You can mix normal Python code and @tool calls seamlessly. Only @tool calls create nodes.

To inspect the implicit graph created during execution, call graph_fn.last_graph — it returns the captured TaskGraph for visualization or reuse.


3. Async-first: chaining, nesting, and concurrency

AetherGraph adopts async-first design because agents often:

  • Wait for user input (ask_text, ask_approval)
  • Perform I/O (HTTP, file writes, DB queries)
  • Launch parallel sub-tasks

Chaining and nesting graph_fns

You can call one graph_fn from another.

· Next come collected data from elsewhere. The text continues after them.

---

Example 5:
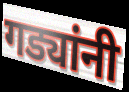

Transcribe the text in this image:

गड्यांनी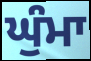
ਘੁੰਮਾ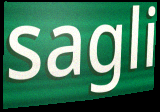
sagliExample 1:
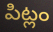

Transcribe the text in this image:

పిట్లం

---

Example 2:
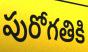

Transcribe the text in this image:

పురోగతికి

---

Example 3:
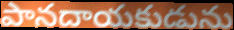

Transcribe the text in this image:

పానదాయకుడును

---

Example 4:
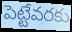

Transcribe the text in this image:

పెట్టేవరకు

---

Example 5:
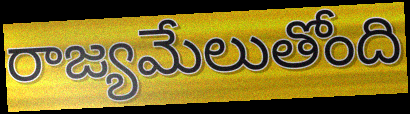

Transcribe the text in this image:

రాజ్యమేలుతోంది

Each call creates a child subgraph node:

@graph_fn(name="step1")
async def step1(x: int, *, context: NodeContext) -> dict:
    return {"y": x + 1}

@graph_fn(name="step2")
async def step2(y: int, *, context: NodeContext) -> dict:
    return {"z": y * 2}

@graph_fn(name="pipeline")
async def pipeline(x: int, *, context: NodeContext) -> dict:
    a = await step1(x)       # → child node
    b = await step2(a["y"]) # → child node
    return {"z": b["z"]}

Fan-out concurrency

Launch multiple subgraphs concurrently with asyncio.gather:

import asyncio

@graph_fn(name="concurrent_steps")
async def concurrent_steps(a: int, b: int, *, context: NodeContext) -> dict:
    r1, r2 = await asyncio.gather(step1(a), step2(b))
    return {"r1": r1["y"], "r2": r2["z"]}

This pattern enables natural fan-out/fan-in parallelism within a single reactive agent.


4. Running a graph_fn

You can execute a graph_fn directly from async code or through the provided runners.

Option A – Direct await

# In an async function
result = await pipeline(3)

Option B – Synchronous helper

from aethergraph.runner import run
final = run(pipeline, inputs={"x": 3})
This is preferred in Jupyter Notebook.

Option C – Explicit async runner

from aethergraph.runner import run_async
# In an async function
result = await run_async(pipeline, inputs={"x": 3})

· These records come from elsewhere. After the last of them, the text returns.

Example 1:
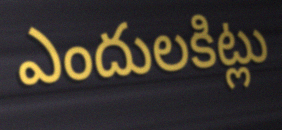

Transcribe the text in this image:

ఎందులకిట్లు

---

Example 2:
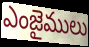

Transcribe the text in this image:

ఎంజైములు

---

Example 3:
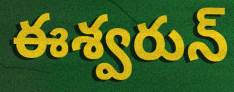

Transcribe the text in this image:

ఈశ్వరున్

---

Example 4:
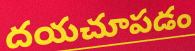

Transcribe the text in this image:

దయచూపడం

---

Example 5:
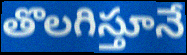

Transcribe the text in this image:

తొలగిస్తూనేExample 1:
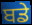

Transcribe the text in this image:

ਬਡੇ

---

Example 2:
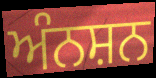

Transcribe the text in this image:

ਅੰਨਸ਼ਨ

The run_* helpers drive the event loop and normalize execution for both reactive and static graphs.


5. Summary

  • @graph_fn wraps a Python function into an async agent with an injected NodeContext exposing rich runtime services.
  • Execution stays in normal Python until you invoke @tool or another graph_fn—only those create nodes.
  • @tool functions let you capture intermediate steps for provenance and durability.
  • Agents are composable: call one graph_fn from another or fan out with asyncio.gather.
  • Use run() or run_async() for simple orchestration; prefer plain calls + context for lightweight workflows.

AetherGraph’s agent model combines Pythonic simplicity with event-driven introspection—reactive first, deterministic when needed.